Could you copy every record exactly, leaving the pictures behind?

Records excerpted from a collection:
--------------------------------------------------

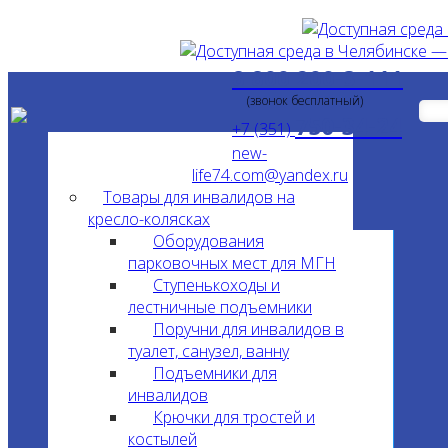
8 800 200-3-111
(звонок бесплатный)
750-34-24
+7 (351)
new-
life74.com@yandex.ru
Товары для инвалидов на
кресло-колясках
Оборудования
парковочных мест для МГН
Ступенькоходы и
лестничные подъемники
Поручни для инвалидов в
туалет, санузел, ванну
Подъемники для
инвалидов
Крючки для тростей и
костылей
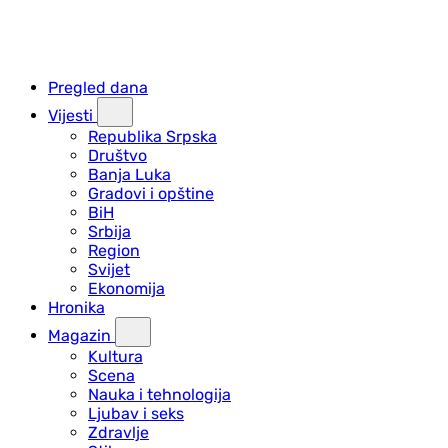
Pregled dana
Vijesti
Republika Srpska
Društvo
Banja Luka
Gradovi i opštine
BiH
Srbija
Region
Svijet
Ekonomija
Hronika
Magazin
Kultura
Scena
Nauka i tehnologija
Ljubav i seks
Zdravlje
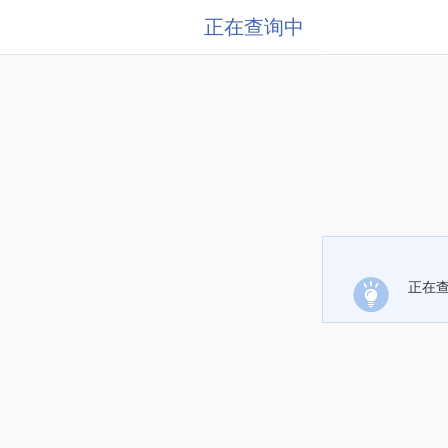
正在查询中
正在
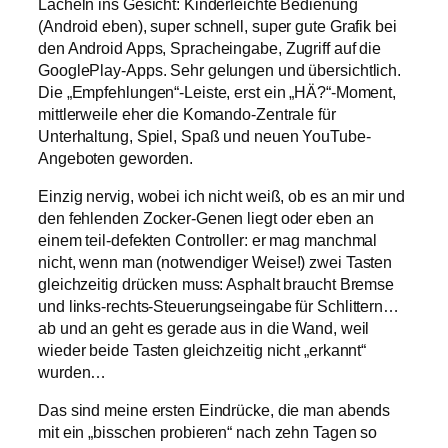
Lächeln ins Gesicht: Kinderleichte Bedienung
(Android eben), super schnell, super gute Grafik bei
den Android Apps, Spracheingabe, Zugriff auf die
GooglePlay-Apps. Sehr gelungen und übersichtlich.
Die „Empfehlungen“-Leiste, erst ein „HÄ?“-Moment,
mittlerweile eher die Komando-Zentrale für
Unterhaltung, Spiel, Spaß und neuen YouTube-
Angeboten geworden.
Einzig nervig, wobei ich nicht weiß, ob es an mir und
den fehlenden Zocker-Genen liegt oder eben an
einem teil-defekten Controller: er mag manchmal
nicht, wenn man (notwendiger Weise!) zwei Tasten
gleichzeitig drücken muss: Asphalt braucht Bremse
und links-rechts-Steuerungseingabe für Schlittern…
ab und an geht es gerade aus in die Wand, weil
wieder beide Tasten gleichzeitig nicht „erkannt“
wurden…
Das sind meine ersten Eindrücke, die man abends
mit ein „bisschen probieren“ nach zehn Tagen so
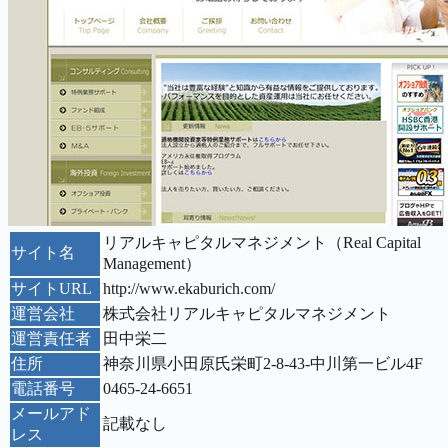
リアルキャピタルマネジメント（Real Capital
サイト名
Management）
サイトURL
http://www.ekaburich.com/
運営会社
株式会社リアルキャピタルマネジメント
運営責任者
田中栄二
住所
神奈川県小田原氏栄町2-8-43-中川第一ビル4F
電話番号
0465-24-6651
メールアド
記載なし
レス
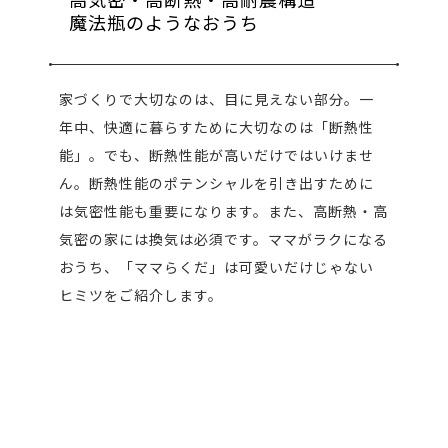
魔法瓶のようなおうち
家づくりで大切なのは、目に見えない部分。一
年中、快適に暮らすために大切なのは「断熱性
能」。でも、断熱性能が高いだけではいけませ
ん。断熱性能のポテンシャルを引き出すために
は気密性能も重要になります。また、高断熱・高
気密の家には換気は必須です。ママがラクになる
おうち、「ママらくだ」は可愛いだけじゃない
ヒミツをご紹介します。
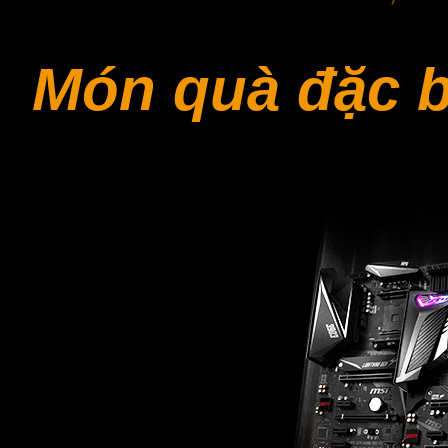
Món quà đặc b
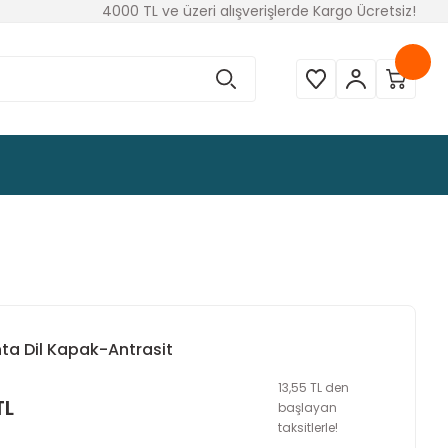
4000 TL ve üzeri alışverişlerde Kargo Ücretsiz!
ta Dil Kapak-Antrasit
13,55 TL den
TL
başlayan
taksitlerle!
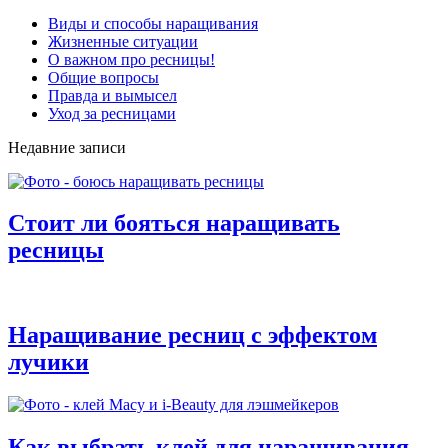
Виды и способы наращивания
Жизненные ситуации
О важном про ресницы!
Общие вопросы
Правда и вымысел
Уход за ресницами
Недавние записи
Стоит ли бояться наращивать
ресницы
Наращивание ресниц с эффектом
лучики
Как выбрать клей для наращивания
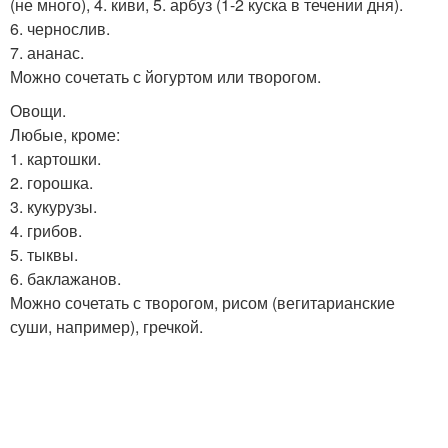
(не много), 4. киви, 5. арбуз (1-2 куска в течении дня).
6. чернослив.
7. ананас.
Можно сочетать с йогуртом или творогом.
Овощи.
Любые, кроме:
1. картошки.
2. горошка.
3. кукурузы.
4. грибов.
5. тыквы.
6. баклажанов.
Можно сочетать с творогом, рисом (вегитарианские
суши, например), гречкой.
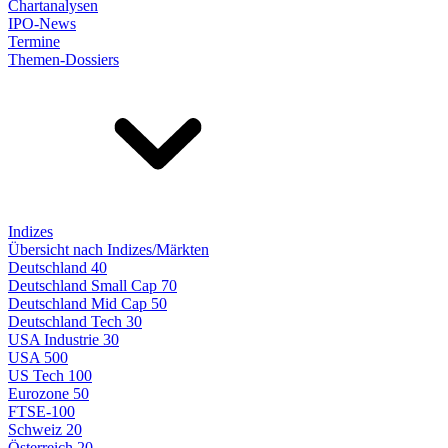
Chartanalysen
IPO-News
Termine
Themen-Dossiers
Indizes
Übersicht nach Indizes/Märkten
Deutschland 40
Deutschland Small Cap 70
Deutschland Mid Cap 50
Deutschland Tech 30
USA Industrie 30
USA 500
US Tech 100
Eurozone 50
FTSE-100
Schweiz 20
Österreich 20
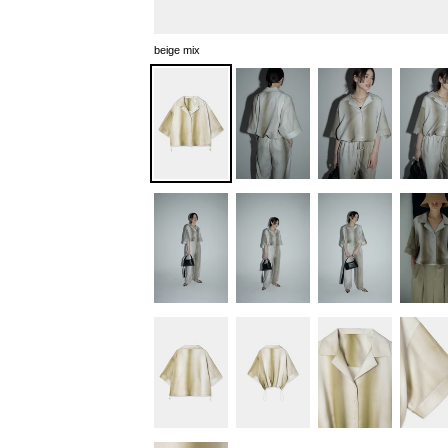
beige mix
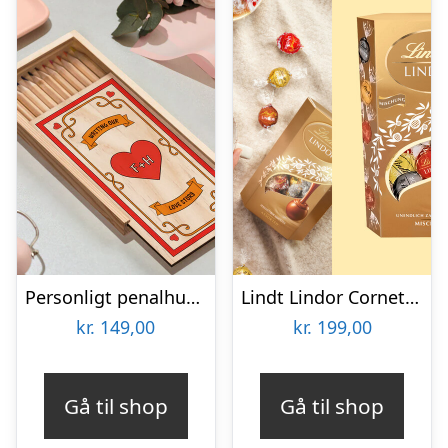
Personligt penalhus med Retrodesign
Lindt Lindor Cornet 500 gram – Blandet chokolade
kr.
149,00
kr.
199,00
Gå til shop
Gå til shop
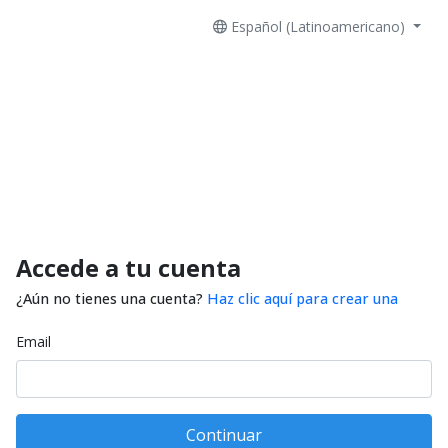
Español (Latinoamericano)
Accede a tu cuenta
¿Aún no tienes una cuenta?
Haz clic aquí para crear una
Email
Continuar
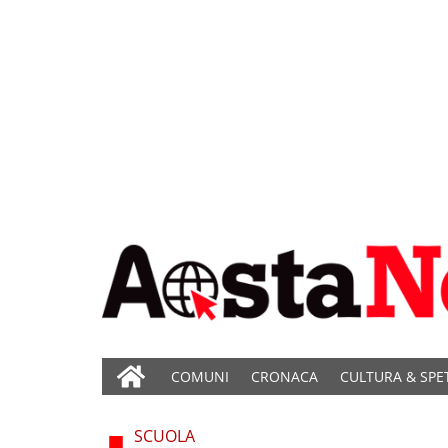
COMUNI
CRONACA
CULTURA & SPE
SCUOLA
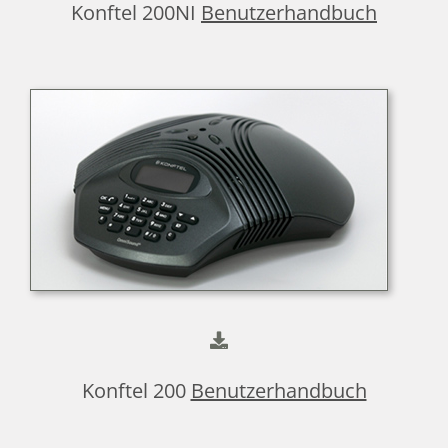
Konftel 200NI
Benutzerhandbuch
Konftel 200
Benutzerhandbuch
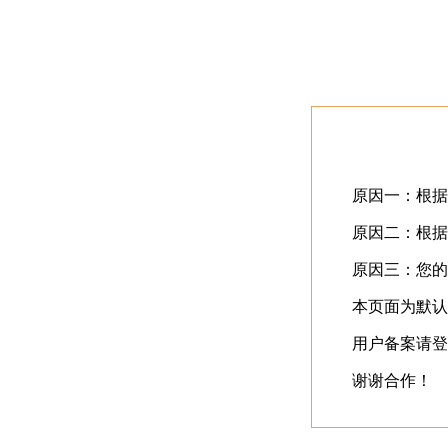
首页
最近更新
⬇️
立即下载
⬇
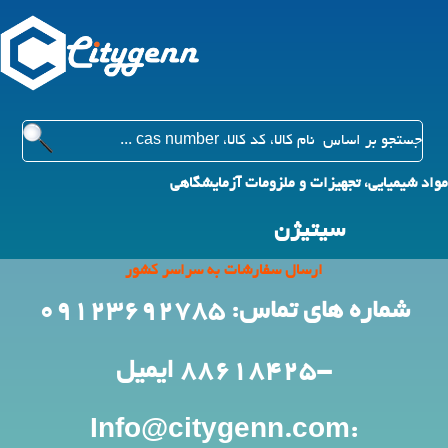
مواد شیمیایی، تجهیزات و ملزومات آزمایشگاهی
سیتیژن
ارسال سفارشات به سراسر کشور
شماره های تماس: 09123692785
-88618425
ایمیل
:Info@citygenn.com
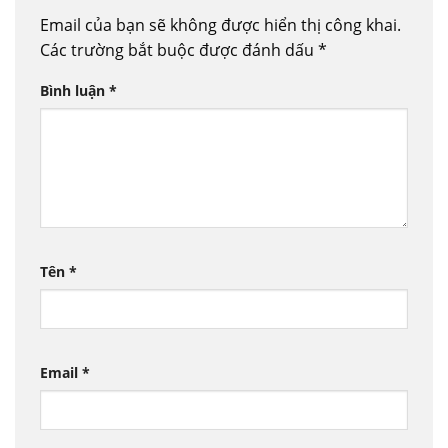
Email của bạn sẽ không được hiển thị công khai.
Các trường bắt buộc được đánh dấu
*
Bình luận
*
Tên
*
Email
*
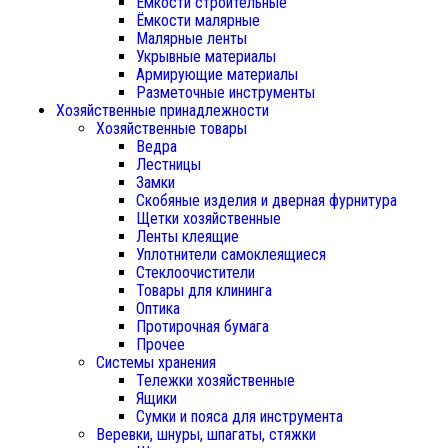
Ёмкости строительные
Ёмкости малярные
Малярные ленты
Укрывные материалы
Армирующие материалы
Разметочные инструменты
Хозяйственные принадлежности
Хозяйственные товары
Ведра
Лестницы
Замки
Скобяные изделия и дверная фурнитура
Щетки хозяйственные
Ленты клеящие
Уплотнители самоклеящиеся
Стеклоочистители
Товары для клининга
Оптика
Протирочная бумага
Прочее
Системы хранения
Тележки хозяйственные
Ящики
Сумки и пояса для инструмента
Веревки, шнуры, шпагаты, стяжки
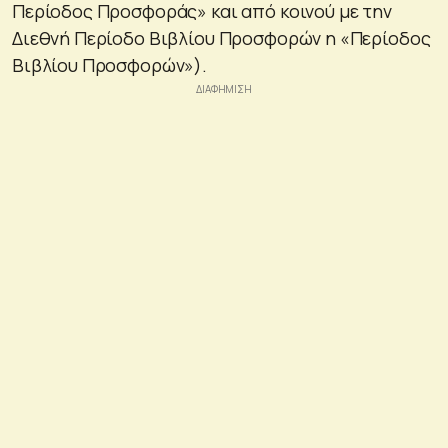
Περίοδος Προσφοράς» και από κοινού με την
Διεθνή Περίοδο Βιβλίου Προσφορών η «Περίοδος
Βιβλίου Προσφορών»).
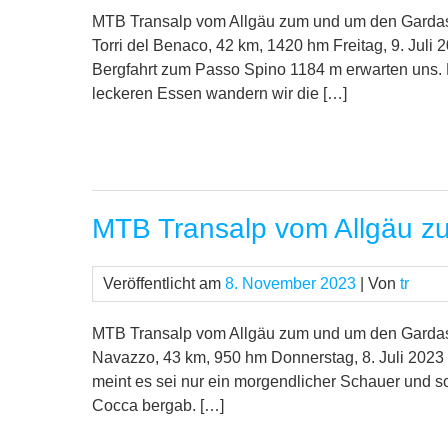
MTB Transalp vom Allgäu zum und um den Gardas
Torri del Benaco, 42 km, 1420 hm Freitag, 9. Jul
Bergfahrt zum Passo Spino 1184 m erwarten uns. 
leckeren Essen wandern wir die […]
MTB Transalp vom Allgäu z
Veröffentlicht am
8. November 2023
| Von
tr
MTB Transalp vom Allgäu zum und um den Gardase
Navazzo, 43 km, 950 hm Donnerstag, 8. Juli 2023 
meint es sei nur ein morgendlicher Schauer und 
Cocca bergab. […]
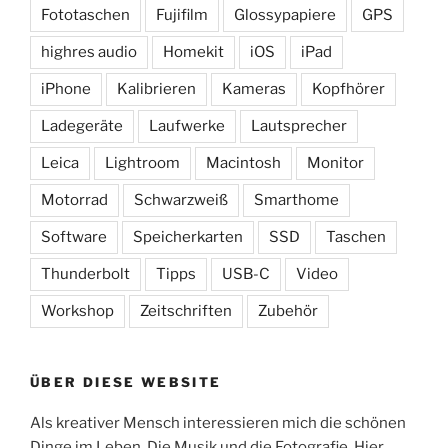
Fototaschen
Fujifilm
Glossypapiere
GPS
highres audio
Homekit
iOS
iPad
iPhone
Kalibrieren
Kameras
Kopfhörer
Ladegeräte
Laufwerke
Lautsprecher
Leica
Lightroom
Macintosh
Monitor
Motorrad
Schwarzweiß
Smarthome
Software
Speicherkarten
SSD
Taschen
Thunderbolt
Tipps
USB-C
Video
Workshop
Zeitschriften
Zubehör
ÜBER DIESE WEBSITE
Als kreativer Mensch interessieren mich die schönen
Dinge im Leben. Die Musik und die Fotografie. Hier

--------------------------------------------------

_TASK OUTPUT_.
8 800 200-3-111
(звонок бесплатный)
750-34-24
+7 (351)
new-
life74.com@yandex.ru
Товары для инвалидов на
кресло-колясках
Оборудования
парковочных мест для МГН
Ступенькоходы и
лестничные подъемники
Поручни для инвалидов в
туалет, санузел, ванну
Подъемники для
инвалидов
Крючки для тростей и
костылей
Pregled dana
Vijesti
Republika Srpska
Društvo
Banja Luka
Gradovi i opštine
BiH
Srbija
Region
Svijet
Ekonomija
Hronika
Magazin
Kultura
Scena
Nauka i tehnologija
Ljubav i seks
Zdravlje
正在查询中
正在
Lächeln ins Gesicht: Kinderleichte Bedienung
(Android eben), super schnell, super gute Grafik bei
den Android Apps, Spracheingabe, Zugriff auf die
GooglePlay-Apps. Sehr gelungen und übersichtlich.
Die „Empfehlungen“-Leiste, erst ein „HÄ?“-Moment,
mittlerweile eher die Komando-Zentrale für
Unterhaltung, Spiel, Spaß und neuen YouTube-
Angeboten geworden.
Einzig nervig, wobei ich nicht weiß, ob es an mir und
den fehlenden Zocker-Genen liegt oder eben an
einem teil-defekten Controller: er mag manchmal
nicht, wenn man (notwendiger Weise!) zwei Tasten
gleichzeitig drücken muss: Asphalt braucht Bremse
und links-rechts-Steuerungseingabe für Schlittern…
ab und an geht es gerade aus in die Wand, weil
wieder beide Tasten gleichzeitig nicht „erkannt“
wurden…
Das sind meine ersten Eindrücke, die man abends
mit ein „bisschen probieren“ nach zehn Tagen so
リアルキャピタルマネジメント（Real Capital
サイト名
Management）
サイトURL
http://www.ekaburich.com/
運営会社
株式会社リアルキャピタルマネジメント
運営責任者
田中栄二
住所
神奈川県小田原氏栄町2-8-43-中川第一ビル4F
電話番号
0465-24-6651
メールアド
記載なし
レス
魔法瓶のようなおうち
家づくりで大切なのは、目に見えない部分。一
年中、快適に暮らすために大切なのは「断熱性
能」。でも、断熱性能が高いだけではいけませ
ん。断熱性能のポテンシャルを引き出すために
は気密性能も重要になります。また、高断熱・高
気密の家には換気は必須です。ママがラクになる
おうち、「ママらくだ」は可愛いだけじゃない
ヒミツをご紹介します。
Món quà đặc b
4000 TL ve üzeri alışverişlerde Kargo Ücretsiz!
ta Dil Kapak-Antrasit
13,55 TL den
TL
başlayan
taksitlerle!
Виды и способы наращивания
Жизненные ситуации
О важном про ресницы!
Общие вопросы
Правда и вымысел
Уход за ресницами
Недавние записи
Стоит ли бояться наращивать
ресницы
Наращивание ресниц с эффектом
лучики
Как выбрать клей для наращивания
(не много), 4. киви, 5. арбуз (1-2 куска в течении дня).
6. чернослив.
7. ананас.
Можно сочетать с йогуртом или творогом.
Овощи.
Любые, кроме:
1. картошки.
2. горошка.
3. кукурузы.
4. грибов.
5. тыквы.
6. баклажанов.
Можно сочетать с творогом, рисом (вегитарианские
суши, например), гречкой.
Chartanalysen
IPO-News
Termine
Themen-Dossiers
Indizes
Übersicht nach Indizes/Märkten
Deutschland 40
Deutschland Small Cap 70
Deutschland Mid Cap 50
Deutschland Tech 30
USA Industrie 30
USA 500
US Tech 100
Eurozone 50
FTSE-100
Schweiz 20
Österreich 20
beige mix
Personligt penalhus med Retrodesign
Lindt Lindor Cornet 500 gram – Blandet chokolade
kr.
149,00
kr.
199,00
Gå til shop
Gå til shop
Español (Latinoamericano)
Accede a tu cuenta
¿Aún no tienes una cuenta?
Haz clic aquí para crear una
Email
Continuar
COMUNI
CRONACA
CULTURA & SPE
SCUOLA
Konftel 200NI
Benutzerhandbuch
Konftel 200
Benutzerhandbuch
首页
最近更新
⬇️
立即下载
⬇
مواد شیمیایی، تجهیزات و ملزومات آزمایشگاهی
سیتیژن
ارسال سفارشات به سراسر کشور
شماره های تماس: 09123692785
-88618425
ایمیل
:Info@citygenn.com
Email của bạn sẽ không được hiển thị công khai.
Các trường bắt buộc được đánh dấu
*
Bình luận
*
Tên
*
Email
*
Ёмкости строительные
Ёмкости малярные
Малярные ленты
Укрывные материалы
Армирующие материалы
Разметочные инструменты
Хозяйственные принадлежности
Хозяйственные товары
Ведра
Лестницы
Замки
Скобяные изделия и дверная фурнитура
Щетки хозяйственные
Ленты клеящие
Уплотнители самоклеящиеся
Стеклоочистители
Товары для клининга
Оптика
Протирочная бумага
Прочее
Системы хранения
Тележки хозяйственные
Ящики
Сумки и пояса для инструмента
Веревки, шнуры, шпагаты, стяжки
Περίοδος Προσφοράς» και από κοινού με την
Διεθνή Περίοδο Βιβλίου Προσφορών η «Περίοδος
Βιβλίου Προσφορών»).
MTB Transalp vom Allgäu zum und um den Gardas
Torri del Benaco, 42 km, 1420 hm Freitag, 9. Jul
Bergfahrt zum Passo Spino 1184 m erwarten uns. 
leckeren Essen wandern wir die […]
MTB Transalp vom Allgäu z
Veröffentlicht am
8. November 2023
| Von
tr
MTB Transalp vom Allgäu zum und um den Gardase
Navazzo, 43 km, 950 hm Donnerstag, 8. Juli 2023 
meint es sei nur ein morgendlicher Schauer und 
Cocca bergab. […]
Fototaschen
Fujifilm
Glossypapiere
GPS
highres audio
Homekit
iOS
iPad
iPhone
Kalibrieren
Kameras
Kopfhörer
Ladegeräte
Laufwerke
Lautsprecher
Leica
Lightroom
Macintosh
Monitor
Motorrad
Schwarzweiß
Smarthome
Software
Speicherkarten
SSD
Taschen
Thunderbolt
Tipps
USB-C
Video
Workshop
Zeitschriften
Zubehör
ÜBER DIESE WEBSITE
Als kreativer Mensch interessieren mich die schönen
Dinge im Leben. Die Musik und die Fotografie. Hier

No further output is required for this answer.